CHEFHOME - Editorial






First try to solve the 1-D version. You have N integer points marked on a number line, the point(s) that minimze the sum of the distances from all the points lie between the median points. In case, N is even, there are two median points. For example,for N = 4, and points {2,3,5,6} , we can easily calculate that {3,4,5} are the integer points that will minimize the sum of distances from all the other points in {2,3,5,6}.

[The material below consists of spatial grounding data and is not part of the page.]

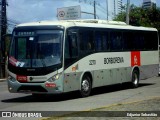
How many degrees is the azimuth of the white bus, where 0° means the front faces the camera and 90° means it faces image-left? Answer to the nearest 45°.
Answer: approximately 45°

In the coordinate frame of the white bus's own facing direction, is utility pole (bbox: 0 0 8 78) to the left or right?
on its right
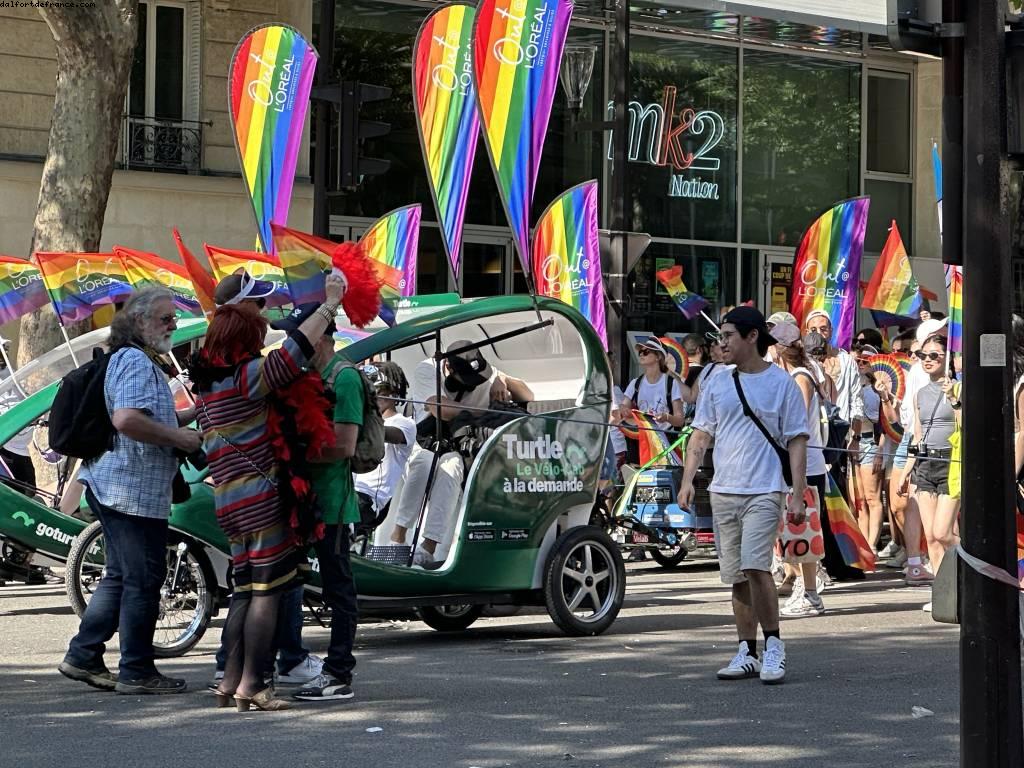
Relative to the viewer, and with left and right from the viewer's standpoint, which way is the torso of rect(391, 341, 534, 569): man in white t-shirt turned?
facing the viewer and to the left of the viewer

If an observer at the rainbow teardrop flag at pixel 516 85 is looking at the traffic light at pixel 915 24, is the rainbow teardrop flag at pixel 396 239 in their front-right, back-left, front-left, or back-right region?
back-right

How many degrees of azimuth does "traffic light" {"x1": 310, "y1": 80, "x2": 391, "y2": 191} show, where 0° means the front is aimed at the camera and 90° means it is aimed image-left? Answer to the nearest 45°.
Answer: approximately 270°

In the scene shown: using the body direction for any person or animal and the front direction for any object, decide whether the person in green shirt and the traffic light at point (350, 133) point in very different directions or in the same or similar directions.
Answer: very different directions

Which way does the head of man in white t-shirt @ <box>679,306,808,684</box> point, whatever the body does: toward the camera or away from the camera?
toward the camera

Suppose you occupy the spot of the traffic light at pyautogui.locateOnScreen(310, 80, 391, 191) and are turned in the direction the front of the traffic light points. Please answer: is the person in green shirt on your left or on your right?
on your right

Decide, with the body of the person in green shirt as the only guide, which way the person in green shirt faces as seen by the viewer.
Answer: to the viewer's left

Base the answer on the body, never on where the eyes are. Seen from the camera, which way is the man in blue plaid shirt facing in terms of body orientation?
to the viewer's right

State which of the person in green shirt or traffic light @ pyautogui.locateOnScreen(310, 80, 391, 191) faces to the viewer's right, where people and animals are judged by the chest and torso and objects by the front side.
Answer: the traffic light

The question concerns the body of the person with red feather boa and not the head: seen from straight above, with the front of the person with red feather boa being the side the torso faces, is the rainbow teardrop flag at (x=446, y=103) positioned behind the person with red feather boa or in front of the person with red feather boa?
in front

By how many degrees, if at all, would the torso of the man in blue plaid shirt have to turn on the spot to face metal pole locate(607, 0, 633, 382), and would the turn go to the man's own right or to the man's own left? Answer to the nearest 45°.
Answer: approximately 45° to the man's own left

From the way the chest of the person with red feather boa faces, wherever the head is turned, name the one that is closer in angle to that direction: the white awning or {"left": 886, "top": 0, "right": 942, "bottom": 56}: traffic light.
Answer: the white awning
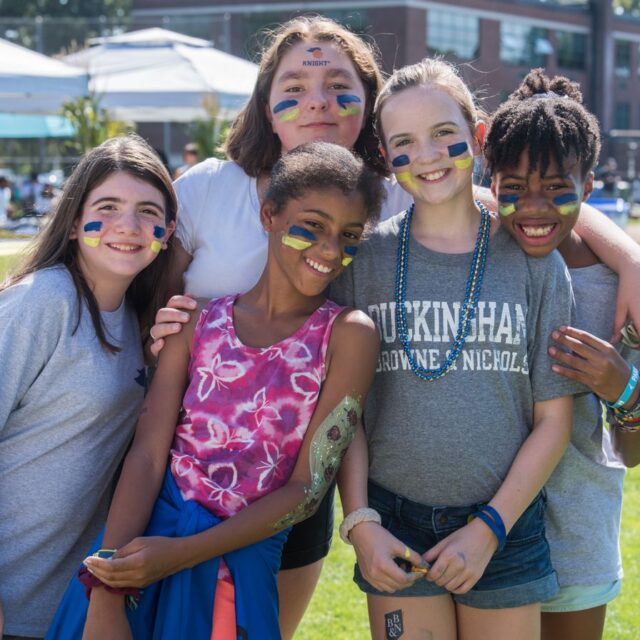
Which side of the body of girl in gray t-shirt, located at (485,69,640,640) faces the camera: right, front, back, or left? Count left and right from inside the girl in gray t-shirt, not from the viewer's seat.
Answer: front

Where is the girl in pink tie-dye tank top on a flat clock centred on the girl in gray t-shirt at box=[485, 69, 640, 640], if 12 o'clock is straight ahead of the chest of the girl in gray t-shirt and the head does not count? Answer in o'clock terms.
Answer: The girl in pink tie-dye tank top is roughly at 2 o'clock from the girl in gray t-shirt.

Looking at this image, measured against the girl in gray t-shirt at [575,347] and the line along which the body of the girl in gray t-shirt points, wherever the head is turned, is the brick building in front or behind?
behind

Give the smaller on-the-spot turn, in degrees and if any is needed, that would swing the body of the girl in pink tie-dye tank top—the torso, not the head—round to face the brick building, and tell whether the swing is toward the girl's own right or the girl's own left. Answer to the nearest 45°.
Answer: approximately 180°

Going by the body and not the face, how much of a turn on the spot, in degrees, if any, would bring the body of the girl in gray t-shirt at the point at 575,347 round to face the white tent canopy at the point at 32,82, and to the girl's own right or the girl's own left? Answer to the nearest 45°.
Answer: approximately 135° to the girl's own right

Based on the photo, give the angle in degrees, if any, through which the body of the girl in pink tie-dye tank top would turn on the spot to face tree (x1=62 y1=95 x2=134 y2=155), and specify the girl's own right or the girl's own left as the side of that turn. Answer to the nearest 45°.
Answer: approximately 180°

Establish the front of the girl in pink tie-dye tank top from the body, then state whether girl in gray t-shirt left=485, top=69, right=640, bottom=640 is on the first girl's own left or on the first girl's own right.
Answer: on the first girl's own left

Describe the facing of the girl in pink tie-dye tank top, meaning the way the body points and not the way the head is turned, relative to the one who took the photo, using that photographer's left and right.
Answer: facing the viewer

We can extend this to the 2-D version. First thing to realize is that we can treat X and the Y coordinates independently of each other. Let A be the answer to solve the 1-D version on X coordinates. Let B be the answer to solve the 1-D version on Y coordinates. The final answer is simple A*B.


Can be found here.


Can be found here.


Can someone prove the claim made for the 1-D version of the problem?


median has equal number of numbers on both of its side. so lets say x is your median point for n points. Moving it to left means subtracting n/2 from the sum at x. However you have made the point far from the right side n/2 points. So you add n/2 again. Plus it’s possible that now more points exist in the right side. For example rrrxrrr. moving x to left means rrrxrrrr. As you see, now you are adding more to the optimal sum and subtracting less. It is clear why x is the optimal place to choose now.

Proof for 1-D version.
Let us consider an arbitrary point X. Let there be L number of points to the left of point X and R number of points to the right of X. Now, if L > R, let us move our point X one step to the left at X-1. Our new sum of distances will be oldsum + R - L. Note that R-L is < 0 so the new sum of distances < oldsum. So as long as there are more points to the left of our current point than on the right, we can keep moving left and decrease our sum. The same logic can be applied when R > L. This will continue till R == L. The point where the number of points to the left is the same as the number of points to the right is called the median. Hence Proved.